Mac Leaphart Music City Joke

Like Charley Crockett, Mac Leaphart stuck Nashville’s nickname into the title of a record that simultaneously pays tribute to country traditions while giving the genre a modernist’s jab in the ribs. The self-deprecating joke in the title refers to the longshot odds of an old soul like Leaphart filling the shoes of country legends when those shoes have long fallen out of fashion. Nevertheless, raised on ’70s country traditions, the South Carolinian keeps it twangy with a hummingbird vibrato and a wry eye for droll details.

With spare arrangements textured by pedal steel and his poised picking, Leaphart is aces with drinkin’ songs (the outlaw thumper “Blame on the Bottle”), fiddle-abetted party tunes (“Honey, Shake!”), and harmonica-and-banjo picaresques (“That Train”). Another track is a talkin’ blues told from the perspective of a badly-played guitar, complete with a bungled G-run at the end (“Ballad of Bob Yamaha or a Simple Plea in C Major”). There’s also a breakup ballad about leaving his girlfriend at a Willie Nelson show, and there’s nothing sadder than that (“The Same Thing”). Be still my leaping hart! 

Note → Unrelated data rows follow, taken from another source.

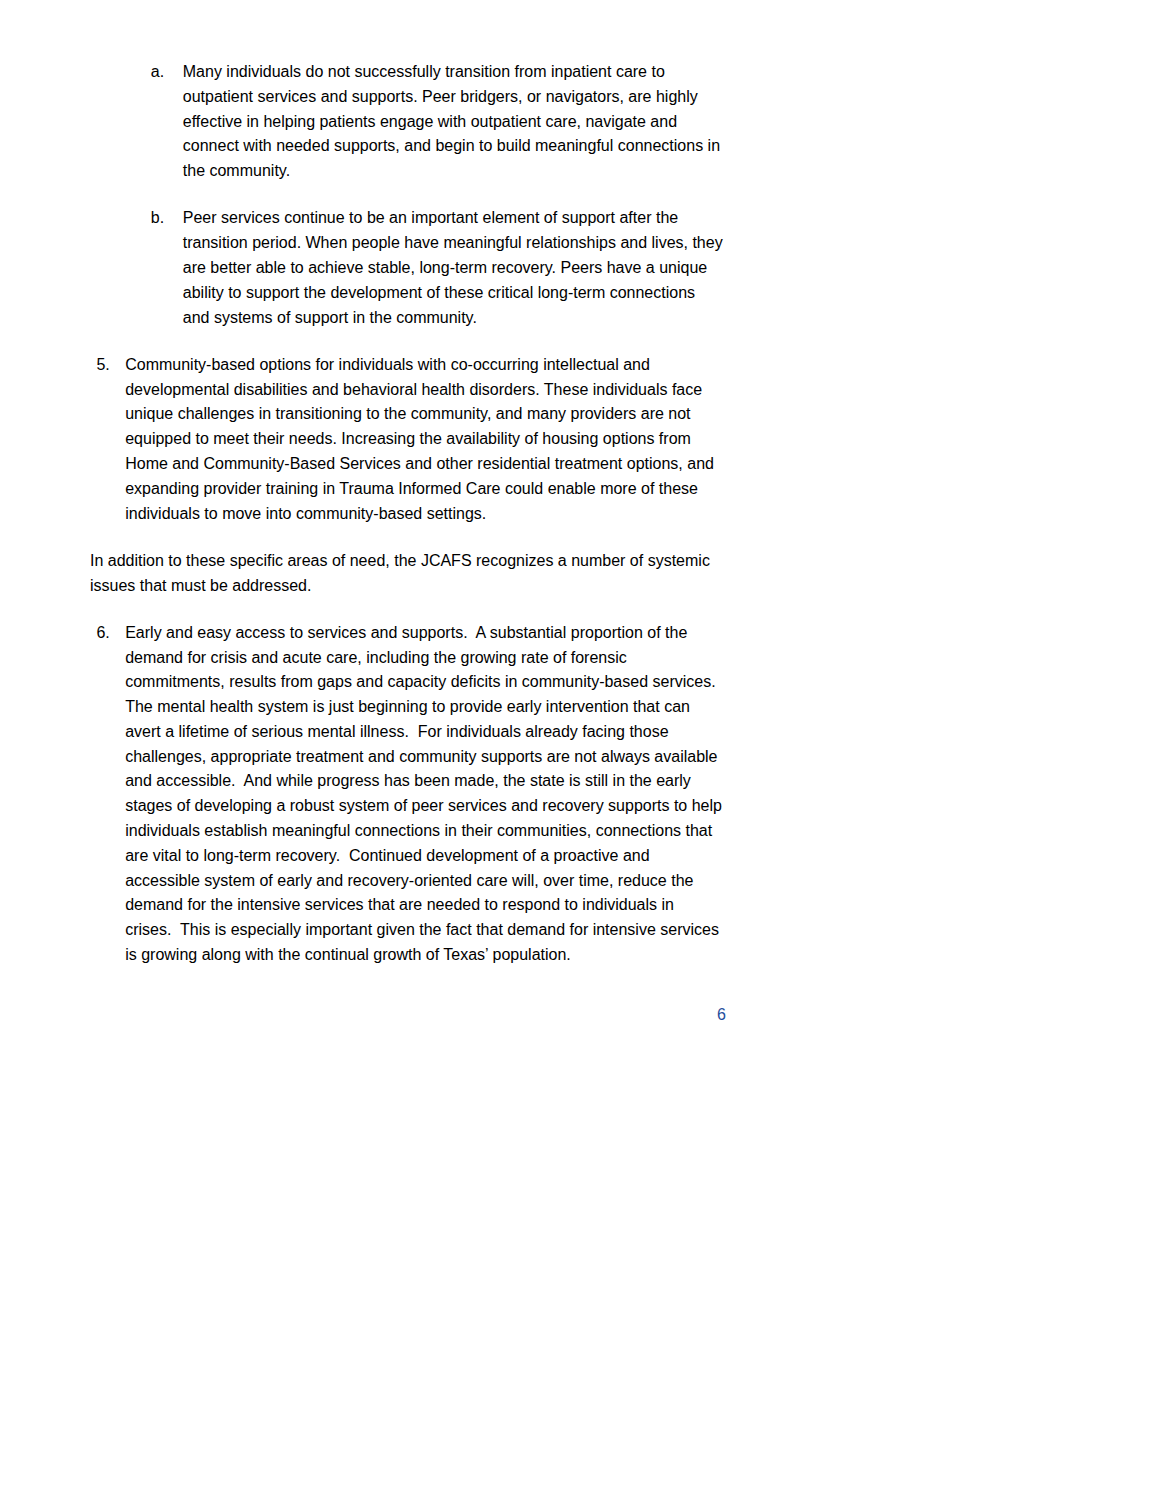a. Many individuals do not successfully transition from inpatient care to outpatient services and supports. Peer bridgers, or navigators, are highly effective in helping patients engage with outpatient care, navigate and connect with needed supports, and begin to build meaningful connections in the community.
b. Peer services continue to be an important element of support after the transition period. When people have meaningful relationships and lives, they are better able to achieve stable, long-term recovery. Peers have a unique ability to support the development of these critical long-term connections and systems of support in the community.
5. Community-based options for individuals with co-occurring intellectual and developmental disabilities and behavioral health disorders. These individuals face unique challenges in transitioning to the community, and many providers are not equipped to meet their needs. Increasing the availability of housing options from Home and Community-Based Services and other residential treatment options, and expanding provider training in Trauma Informed Care could enable more of these individuals to move into community-based settings.
In addition to these specific areas of need, the JCAFS recognizes a number of systemic issues that must be addressed.
6. Early and easy access to services and supports. A substantial proportion of the demand for crisis and acute care, including the growing rate of forensic commitments, results from gaps and capacity deficits in community-based services. The mental health system is just beginning to provide early intervention that can avert a lifetime of serious mental illness. For individuals already facing those challenges, appropriate treatment and community supports are not always available and accessible. And while progress has been made, the state is still in the early stages of developing a robust system of peer services and recovery supports to help individuals establish meaningful connections in their communities, connections that are vital to long-term recovery. Continued development of a proactive and accessible system of early and recovery-oriented care will, over time, reduce the demand for the intensive services that are needed to respond to individuals in crises. This is especially important given the fact that demand for intensive services is growing along with the continual growth of Texas’ population.
6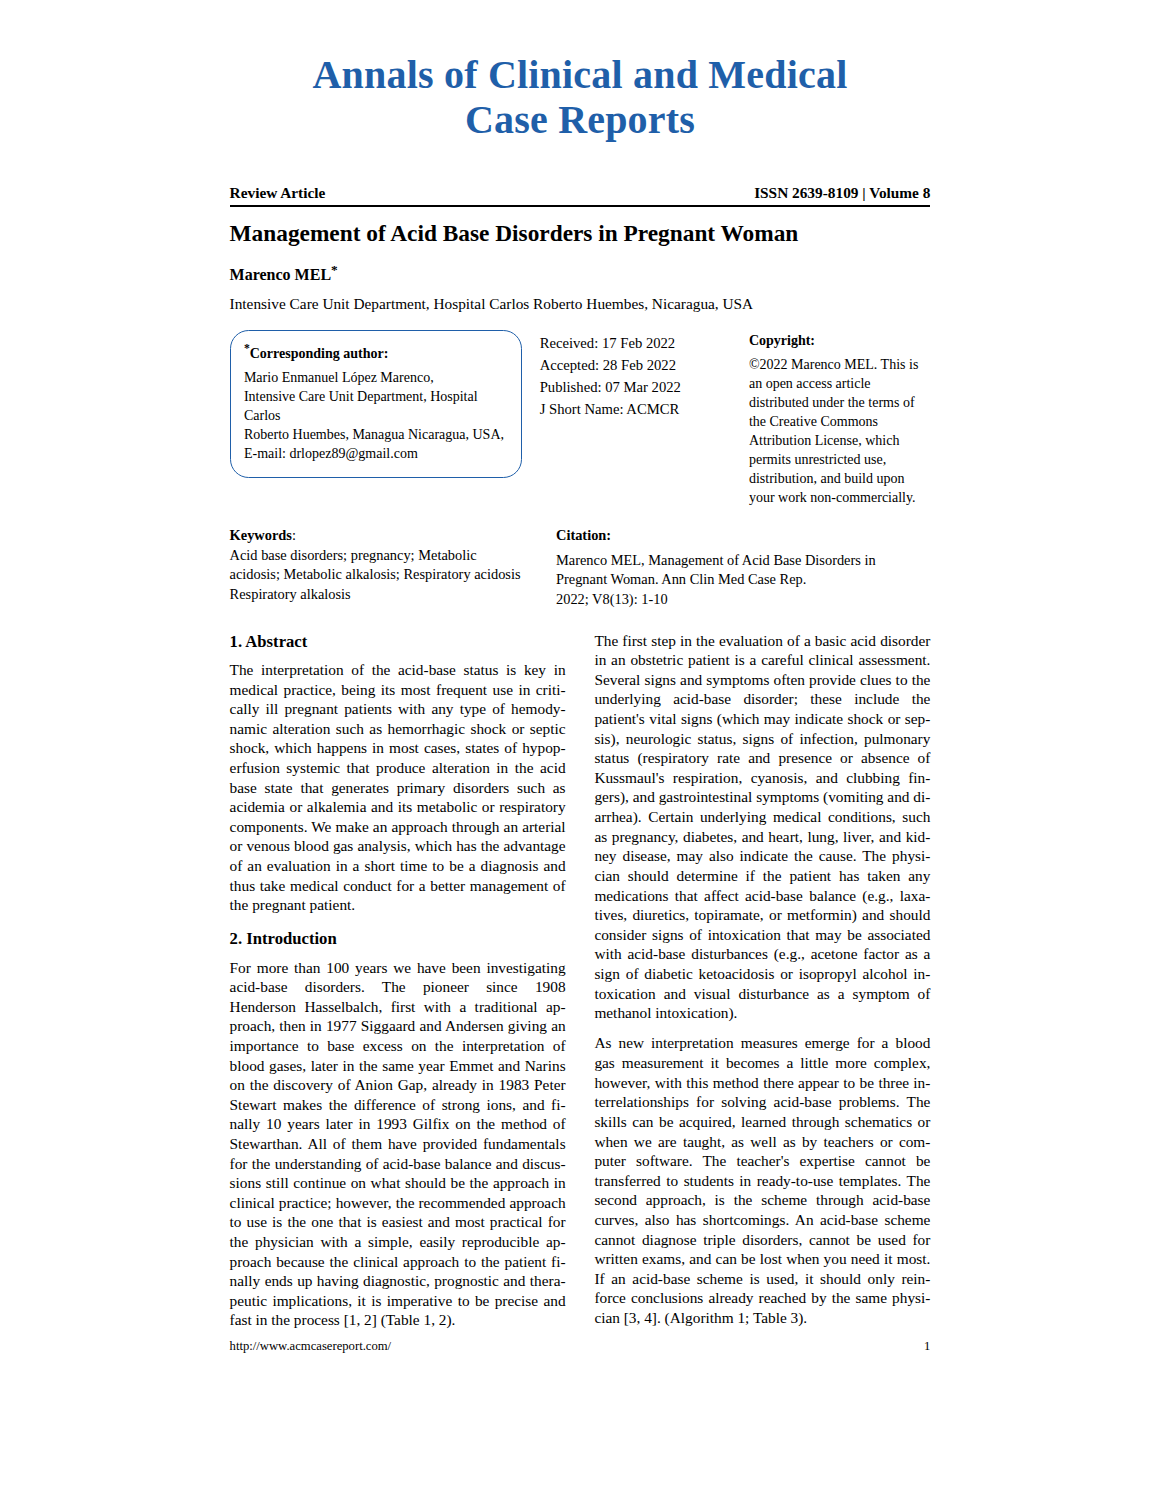Annals of Clinical and Medical Case Reports
Review Article
ISSN 2639-8109 | Volume 8
Management of Acid Base Disorders in Pregnant Woman
Marenco MEL*
Intensive Care Unit Department, Hospital Carlos Roberto Huembes, Nicaragua, USA
*Corresponding author:
Mario Enmanuel López Marenco,
Intensive Care Unit Department, Hospital Carlos
Roberto Huembes, Managua Nicaragua, USA,
E-mail: drlopez89@gmail.com
Received: 17 Feb 2022
Accepted: 28 Feb 2022
Published: 07 Mar 2022
J Short Name: ACMCR
Copyright:
©2022 Marenco MEL. This is an open access article distributed under the terms of the Creative Commons Attribution License, which permits unrestricted use, distribution, and build upon your work non-commercially.
Keywords:
Acid base disorders; pregnancy; Metabolic acidosis; Metabolic alkalosis; Respiratory acidosis Respiratory alkalosis
Citation:
Marenco MEL, Management of Acid Base Disorders in Pregnant Woman. Ann Clin Med Case Rep.
2022; V8(13): 1-10
1. Abstract
The interpretation of the acid-base status is key in medical practice, being its most frequent use in critically ill pregnant patients with any type of hemodynamic alteration such as hemorrhagic shock or septic shock, which happens in most cases, states of hypoperfusion systemic that produce alteration in the acid base state that generates primary disorders such as acidemia or alkalemia and its metabolic or respiratory components. We make an approach through an arterial or venous blood gas analysis, which has the advantage of an evaluation in a short time to be a diagnosis and thus take medical conduct for a better management of the pregnant patient.
2. Introduction
For more than 100 years we have been investigating acid-base disorders. The pioneer since 1908 Henderson Hasselbalch, first with a traditional approach, then in 1977 Siggaard and Andersen giving an importance to base excess on the interpretation of blood gases, later in the same year Emmet and Narins on the discovery of Anion Gap, already in 1983 Peter Stewart makes the difference of strong ions, and finally 10 years later in 1993 Gilfix on the method of Stewarthan. All of them have provided fundamentals for the understanding of acid-base balance and discussions still continue on what should be the approach in clinical practice; however, the recommended approach to use is the one that is easiest and most practical for the physician with a simple, easily reproducible approach because the clinical approach to the patient finally ends up having diagnostic, prognostic and therapeutic implications, it is imperative to be precise and fast in the process [1, 2] (Table 1, 2).
The first step in the evaluation of a basic acid disorder in an obstetric patient is a careful clinical assessment. Several signs and symptoms often provide clues to the underlying acid-base disorder; these include the patient's vital signs (which may indicate shock or sepsis), neurologic status, signs of infection, pulmonary status (respiratory rate and presence or absence of Kussmaul's respiration, cyanosis, and clubbing fingers), and gastrointestinal symptoms (vomiting and diarrhea). Certain underlying medical conditions, such as pregnancy, diabetes, and heart, lung, liver, and kidney disease, may also indicate the cause. The physician should determine if the patient has taken any medications that affect acid-base balance (e.g., laxatives, diuretics, topiramate, or metformin) and should consider signs of intoxication that may be associated with acid-base disturbances (e.g., acetone factor as a sign of diabetic ketoacidosis or isopropyl alcohol intoxication and visual disturbance as a symptom of methanol intoxication).
As new interpretation measures emerge for a blood gas measurement it becomes a little more complex, however, with this method there appear to be three interrelationships for solving acid-base problems. The skills can be acquired, learned through schematics or when we are taught, as well as by teachers or computer software. The teacher's expertise cannot be transferred to students in ready-to-use templates. The second approach, is the scheme through acid-base curves, also has shortcomings. An acid-base scheme cannot diagnose triple disorders, cannot be used for written exams, and can be lost when you need it most. If an acid-base scheme is used, it should only reinforce conclusions already reached by the same physician [3, 4]. (Algorithm 1; Table 3).
http://www.acmcasereport.com/
1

6 Connie Smith—The Cry of the Heart [Fat Possum]

Connie Smith The Cry of the Heart

The Cry of the Heart, Connie Smith‘s first album in ten years, starts with the a cappella sound of the Country Hall of Famer’s legendary voice, huskier than in her hit-making heyday of the 1960s and 1970s, but still strong and unmistakable in its trademark contralto and wide vibrato. Long-considered among the Nashville old guard as one of the greatest “girl singers” in the biz, Smith mines some forgotten hits from the ’60s (Kitty Wells’ “All the Time,” Billy Walker’s “A Million and One,” Jean Shepard’s “Heart, We Did All We Could Do”).

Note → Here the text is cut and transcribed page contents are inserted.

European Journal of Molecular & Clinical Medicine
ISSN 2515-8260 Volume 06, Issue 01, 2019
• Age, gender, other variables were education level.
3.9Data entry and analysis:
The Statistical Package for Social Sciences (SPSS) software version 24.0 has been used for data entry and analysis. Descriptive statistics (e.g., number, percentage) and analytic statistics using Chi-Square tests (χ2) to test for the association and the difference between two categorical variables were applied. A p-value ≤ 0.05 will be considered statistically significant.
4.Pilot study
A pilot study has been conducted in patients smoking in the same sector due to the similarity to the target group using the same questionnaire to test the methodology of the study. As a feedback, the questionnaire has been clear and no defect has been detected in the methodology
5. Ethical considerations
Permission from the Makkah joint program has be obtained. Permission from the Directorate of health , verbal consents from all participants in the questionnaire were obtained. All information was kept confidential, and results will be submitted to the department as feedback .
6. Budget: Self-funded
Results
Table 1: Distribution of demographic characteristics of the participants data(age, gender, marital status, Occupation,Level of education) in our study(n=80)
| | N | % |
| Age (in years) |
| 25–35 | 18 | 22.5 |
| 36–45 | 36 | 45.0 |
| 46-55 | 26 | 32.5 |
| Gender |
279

But the new songs like “Spare Me No Truth” and “Here Comes My Baby Back Again”, written with husband Marty Stuart, who also produced the album, sound just as timeless and authentic as anything else in Smith’s catalog. With picking help from Nashville ringers like Hargus “Pig” Robbins and members of Stuart’s band, Superlatives Kenny Vaughn and Chris Scruggs, the 80-year-old Smith made the most welcome and satisfying country comeback of the year.